### STORED DATA:
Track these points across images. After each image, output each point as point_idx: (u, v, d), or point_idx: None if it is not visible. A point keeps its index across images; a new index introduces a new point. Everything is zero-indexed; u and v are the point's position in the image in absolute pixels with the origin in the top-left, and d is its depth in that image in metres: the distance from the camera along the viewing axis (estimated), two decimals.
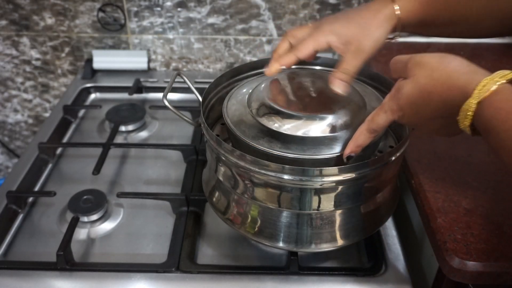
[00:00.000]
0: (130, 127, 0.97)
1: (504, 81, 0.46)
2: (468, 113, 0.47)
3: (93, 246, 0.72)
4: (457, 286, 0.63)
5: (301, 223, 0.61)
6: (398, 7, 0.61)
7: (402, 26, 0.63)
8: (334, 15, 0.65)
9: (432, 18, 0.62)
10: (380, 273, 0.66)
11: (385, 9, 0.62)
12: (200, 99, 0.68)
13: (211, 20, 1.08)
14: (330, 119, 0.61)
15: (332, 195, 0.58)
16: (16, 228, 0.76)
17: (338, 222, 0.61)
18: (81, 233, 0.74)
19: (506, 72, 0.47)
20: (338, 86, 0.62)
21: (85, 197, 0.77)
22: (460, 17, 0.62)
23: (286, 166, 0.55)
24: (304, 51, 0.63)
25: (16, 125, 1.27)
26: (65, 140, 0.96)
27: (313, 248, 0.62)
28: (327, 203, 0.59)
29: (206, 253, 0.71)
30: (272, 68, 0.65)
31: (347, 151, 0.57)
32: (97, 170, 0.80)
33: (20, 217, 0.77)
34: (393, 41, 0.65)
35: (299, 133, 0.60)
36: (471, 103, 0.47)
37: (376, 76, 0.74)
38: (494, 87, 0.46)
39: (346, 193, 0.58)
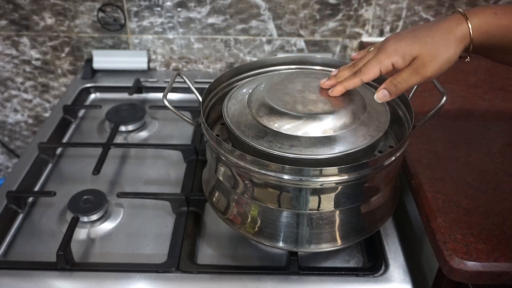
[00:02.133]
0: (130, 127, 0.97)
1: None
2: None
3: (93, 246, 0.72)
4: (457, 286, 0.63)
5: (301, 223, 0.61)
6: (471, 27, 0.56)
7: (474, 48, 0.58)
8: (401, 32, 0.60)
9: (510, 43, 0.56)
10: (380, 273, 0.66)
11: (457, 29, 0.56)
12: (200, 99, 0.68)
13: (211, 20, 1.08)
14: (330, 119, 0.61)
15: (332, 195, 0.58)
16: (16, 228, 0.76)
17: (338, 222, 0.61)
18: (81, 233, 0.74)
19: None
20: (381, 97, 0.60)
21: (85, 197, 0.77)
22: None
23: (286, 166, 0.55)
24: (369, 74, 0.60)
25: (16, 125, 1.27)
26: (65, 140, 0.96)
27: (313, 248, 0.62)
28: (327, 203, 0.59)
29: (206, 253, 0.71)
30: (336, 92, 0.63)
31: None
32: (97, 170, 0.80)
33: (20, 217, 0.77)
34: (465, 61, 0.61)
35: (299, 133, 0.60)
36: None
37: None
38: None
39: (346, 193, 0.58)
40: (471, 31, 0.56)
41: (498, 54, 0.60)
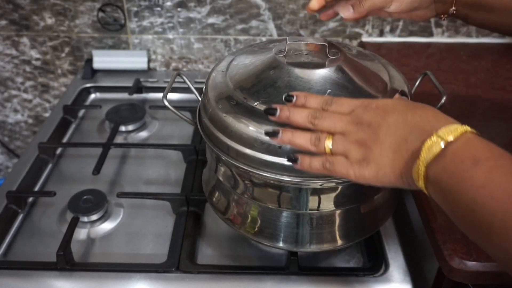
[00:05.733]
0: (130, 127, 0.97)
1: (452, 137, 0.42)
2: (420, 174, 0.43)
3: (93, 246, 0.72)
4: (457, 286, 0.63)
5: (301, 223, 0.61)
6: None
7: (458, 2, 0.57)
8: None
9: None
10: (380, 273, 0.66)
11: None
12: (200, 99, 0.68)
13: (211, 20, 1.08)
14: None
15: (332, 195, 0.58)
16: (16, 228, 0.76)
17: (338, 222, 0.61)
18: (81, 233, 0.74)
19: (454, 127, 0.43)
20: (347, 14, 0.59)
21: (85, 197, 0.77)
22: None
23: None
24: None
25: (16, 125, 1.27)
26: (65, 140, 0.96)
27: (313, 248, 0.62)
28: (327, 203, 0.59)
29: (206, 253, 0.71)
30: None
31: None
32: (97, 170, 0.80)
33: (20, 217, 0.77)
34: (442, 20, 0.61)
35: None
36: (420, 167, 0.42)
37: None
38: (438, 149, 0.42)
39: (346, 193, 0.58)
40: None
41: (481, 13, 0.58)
...
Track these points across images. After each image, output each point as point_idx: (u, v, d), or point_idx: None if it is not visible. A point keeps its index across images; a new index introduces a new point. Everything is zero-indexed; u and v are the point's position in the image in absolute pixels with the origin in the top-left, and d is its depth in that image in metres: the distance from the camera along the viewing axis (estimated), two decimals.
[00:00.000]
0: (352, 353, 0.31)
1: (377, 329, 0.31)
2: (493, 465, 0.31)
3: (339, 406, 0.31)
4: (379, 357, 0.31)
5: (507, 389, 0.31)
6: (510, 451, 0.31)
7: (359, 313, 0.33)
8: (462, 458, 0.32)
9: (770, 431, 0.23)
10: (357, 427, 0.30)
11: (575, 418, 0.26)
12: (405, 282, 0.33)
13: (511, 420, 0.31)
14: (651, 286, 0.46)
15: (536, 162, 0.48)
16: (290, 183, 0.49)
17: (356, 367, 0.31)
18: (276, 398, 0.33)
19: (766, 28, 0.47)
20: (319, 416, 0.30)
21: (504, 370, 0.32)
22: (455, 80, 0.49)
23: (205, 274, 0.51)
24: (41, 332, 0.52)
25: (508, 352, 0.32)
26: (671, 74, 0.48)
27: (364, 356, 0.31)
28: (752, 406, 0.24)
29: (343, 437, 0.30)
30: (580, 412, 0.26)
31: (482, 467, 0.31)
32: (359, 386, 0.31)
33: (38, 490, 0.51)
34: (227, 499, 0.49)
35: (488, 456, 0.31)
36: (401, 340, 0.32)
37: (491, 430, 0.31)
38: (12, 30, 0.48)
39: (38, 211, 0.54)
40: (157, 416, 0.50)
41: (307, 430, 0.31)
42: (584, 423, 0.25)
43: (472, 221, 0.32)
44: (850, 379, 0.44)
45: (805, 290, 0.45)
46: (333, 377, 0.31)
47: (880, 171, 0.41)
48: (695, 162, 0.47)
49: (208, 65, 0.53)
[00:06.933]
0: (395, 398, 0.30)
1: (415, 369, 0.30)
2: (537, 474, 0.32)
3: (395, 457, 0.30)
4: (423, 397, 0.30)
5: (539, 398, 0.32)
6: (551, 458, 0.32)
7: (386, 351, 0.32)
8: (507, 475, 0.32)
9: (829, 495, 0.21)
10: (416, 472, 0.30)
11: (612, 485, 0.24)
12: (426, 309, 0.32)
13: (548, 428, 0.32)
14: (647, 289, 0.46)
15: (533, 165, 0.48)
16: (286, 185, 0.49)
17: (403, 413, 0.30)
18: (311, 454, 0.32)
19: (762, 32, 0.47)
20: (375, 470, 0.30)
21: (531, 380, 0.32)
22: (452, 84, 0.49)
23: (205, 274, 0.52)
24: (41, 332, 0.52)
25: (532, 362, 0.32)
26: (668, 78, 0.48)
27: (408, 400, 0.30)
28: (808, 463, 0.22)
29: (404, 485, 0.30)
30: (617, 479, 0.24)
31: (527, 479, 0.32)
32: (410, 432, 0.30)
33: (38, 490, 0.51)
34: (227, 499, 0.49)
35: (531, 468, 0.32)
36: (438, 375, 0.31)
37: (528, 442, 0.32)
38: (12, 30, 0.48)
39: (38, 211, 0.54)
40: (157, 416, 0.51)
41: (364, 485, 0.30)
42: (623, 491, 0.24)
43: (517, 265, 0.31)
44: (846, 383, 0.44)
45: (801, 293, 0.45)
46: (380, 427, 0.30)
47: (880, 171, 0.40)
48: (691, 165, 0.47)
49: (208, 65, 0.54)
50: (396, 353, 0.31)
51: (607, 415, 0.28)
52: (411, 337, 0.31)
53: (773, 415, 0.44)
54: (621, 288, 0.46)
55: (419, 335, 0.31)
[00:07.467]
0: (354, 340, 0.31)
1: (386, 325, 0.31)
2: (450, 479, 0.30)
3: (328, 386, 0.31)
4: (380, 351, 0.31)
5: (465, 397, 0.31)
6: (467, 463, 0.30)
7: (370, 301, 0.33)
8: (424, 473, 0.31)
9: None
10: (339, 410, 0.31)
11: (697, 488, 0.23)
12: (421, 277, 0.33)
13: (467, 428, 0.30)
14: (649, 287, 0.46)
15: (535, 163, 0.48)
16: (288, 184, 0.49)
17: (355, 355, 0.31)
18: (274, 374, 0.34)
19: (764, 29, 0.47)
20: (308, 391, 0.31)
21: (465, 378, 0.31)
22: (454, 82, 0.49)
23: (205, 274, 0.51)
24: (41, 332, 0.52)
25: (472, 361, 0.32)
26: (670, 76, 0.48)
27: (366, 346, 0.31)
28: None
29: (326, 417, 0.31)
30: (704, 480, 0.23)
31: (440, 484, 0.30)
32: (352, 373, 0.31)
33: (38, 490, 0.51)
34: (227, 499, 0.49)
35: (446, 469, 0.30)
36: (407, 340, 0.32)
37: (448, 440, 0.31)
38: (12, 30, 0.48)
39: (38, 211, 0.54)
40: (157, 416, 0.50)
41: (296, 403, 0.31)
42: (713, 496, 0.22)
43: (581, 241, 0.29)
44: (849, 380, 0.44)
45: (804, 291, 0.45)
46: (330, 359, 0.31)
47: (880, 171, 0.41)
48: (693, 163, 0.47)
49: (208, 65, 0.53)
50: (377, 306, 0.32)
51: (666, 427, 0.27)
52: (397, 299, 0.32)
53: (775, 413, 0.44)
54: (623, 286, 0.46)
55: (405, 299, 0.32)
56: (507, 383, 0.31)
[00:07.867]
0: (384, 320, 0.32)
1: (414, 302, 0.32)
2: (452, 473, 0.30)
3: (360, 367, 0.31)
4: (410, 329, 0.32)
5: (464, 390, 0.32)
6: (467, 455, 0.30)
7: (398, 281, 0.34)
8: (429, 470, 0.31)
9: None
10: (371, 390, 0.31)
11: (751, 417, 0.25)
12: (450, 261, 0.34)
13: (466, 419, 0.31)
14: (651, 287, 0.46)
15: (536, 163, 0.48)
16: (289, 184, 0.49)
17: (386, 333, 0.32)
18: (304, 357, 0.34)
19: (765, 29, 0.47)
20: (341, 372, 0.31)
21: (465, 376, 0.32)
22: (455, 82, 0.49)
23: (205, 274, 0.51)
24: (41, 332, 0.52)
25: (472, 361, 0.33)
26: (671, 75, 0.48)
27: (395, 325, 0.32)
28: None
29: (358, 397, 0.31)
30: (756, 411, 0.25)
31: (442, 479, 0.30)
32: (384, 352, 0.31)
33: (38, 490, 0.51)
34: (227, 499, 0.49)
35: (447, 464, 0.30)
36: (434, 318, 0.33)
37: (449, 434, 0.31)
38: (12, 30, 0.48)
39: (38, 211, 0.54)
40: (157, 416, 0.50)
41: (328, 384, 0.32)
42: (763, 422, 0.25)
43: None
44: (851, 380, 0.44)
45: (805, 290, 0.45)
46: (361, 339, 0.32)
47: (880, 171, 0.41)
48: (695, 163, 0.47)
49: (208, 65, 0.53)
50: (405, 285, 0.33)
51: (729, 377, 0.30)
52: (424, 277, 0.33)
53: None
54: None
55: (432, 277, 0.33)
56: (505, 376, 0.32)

### EXERCISE DESCRIPTION:
The entries above hold the needed span. Transcribe exactly the lines from the one with "22: (455, 80, 0.49)" to the one with "35: (488, 456, 0.31)", both included.

### RESPONSE TO THIS TASK:
22: (455, 80, 0.49)
23: (205, 274, 0.51)
24: (41, 332, 0.52)
25: (508, 352, 0.32)
26: (671, 74, 0.48)
27: (364, 356, 0.31)
28: (752, 406, 0.24)
29: (343, 437, 0.30)
30: (580, 412, 0.26)
31: (482, 467, 0.31)
32: (359, 386, 0.31)
33: (38, 490, 0.51)
34: (227, 499, 0.49)
35: (488, 456, 0.31)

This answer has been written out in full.